Your objective:
Apart from the pictures, every part of the records below gets retyped exactly.

Difference listings:
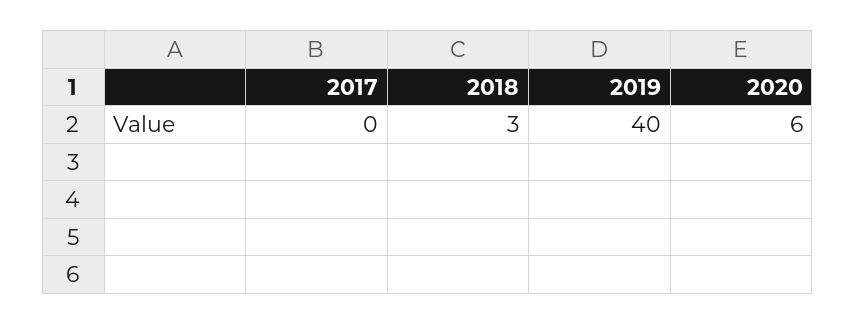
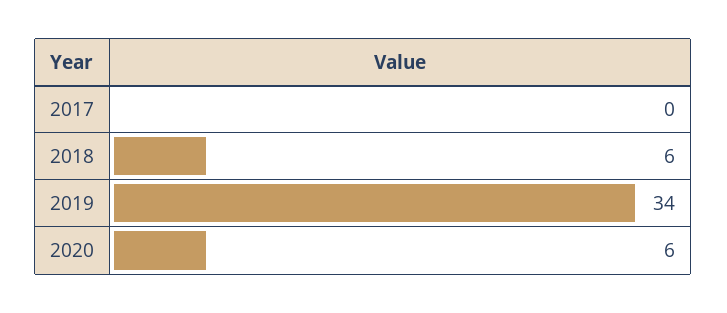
2018: 3 -> 6
2019: 40 -> 34

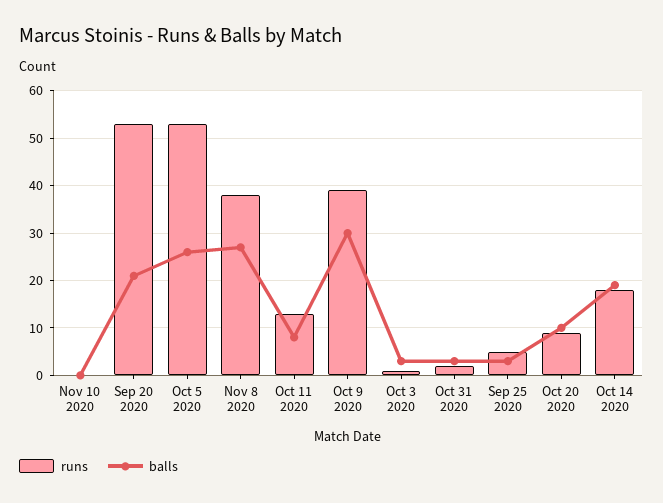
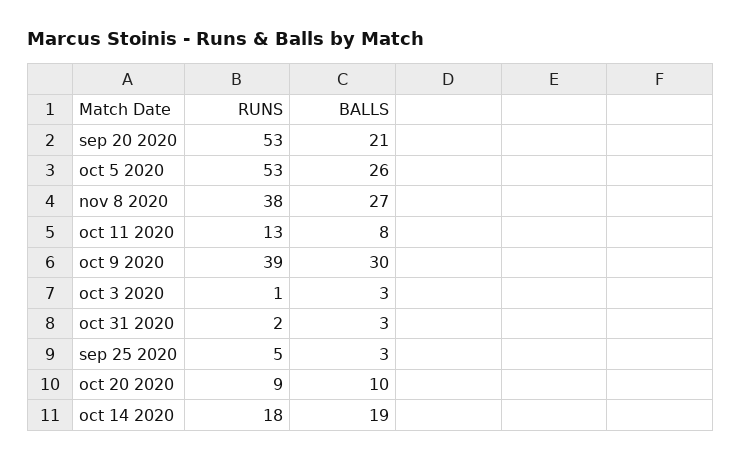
runs, Nov 10 2020: 0 -> none
balls, Nov 10 2020: 0 -> none

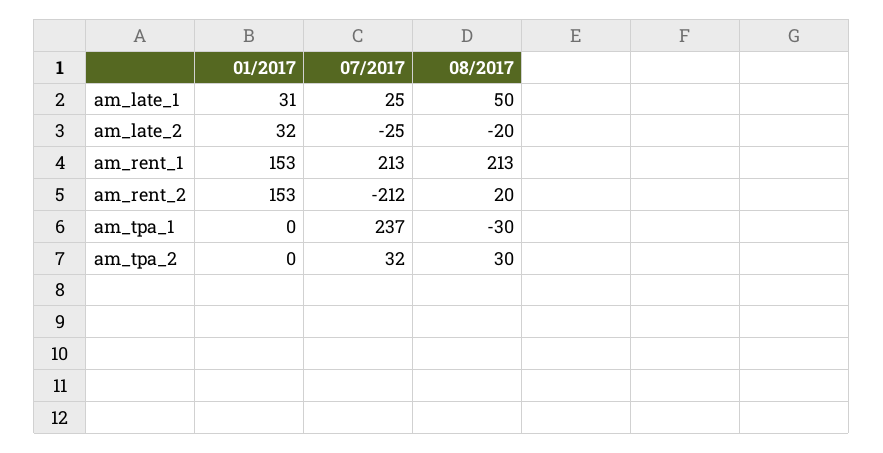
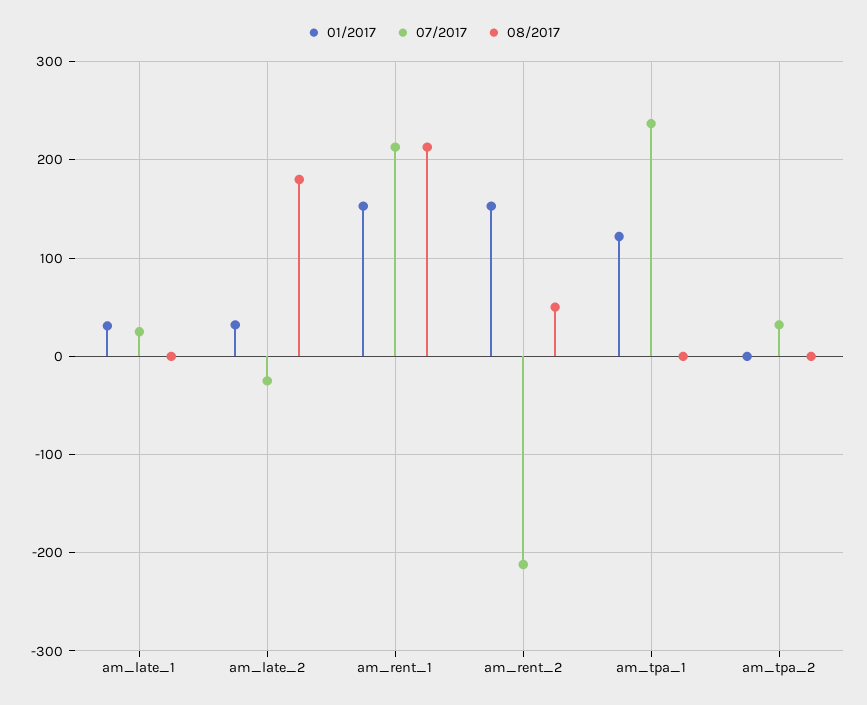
08/2017, am_late_1: 50 -> 0
08/2017, am_late_2: -20 -> 180
08/2017, am_rent_2: 20 -> 50
01/2017, am_tpa_1: 0 -> 120
08/2017, am_tpa_1: -30 -> 0
08/2017, am_tpa_2: 30 -> 0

Answer below:
2018: 3 -> 6
2019: 40 -> 34

runs, Nov 10 2020: 0 -> none
balls, Nov 10 2020: 0 -> none

08/2017, am_late_1: 50 -> 0
08/2017, am_late_2: -20 -> 180
08/2017, am_rent_2: 20 -> 50
01/2017, am_tpa_1: 0 -> 120
08/2017, am_tpa_1: -30 -> 0
08/2017, am_tpa_2: 30 -> 0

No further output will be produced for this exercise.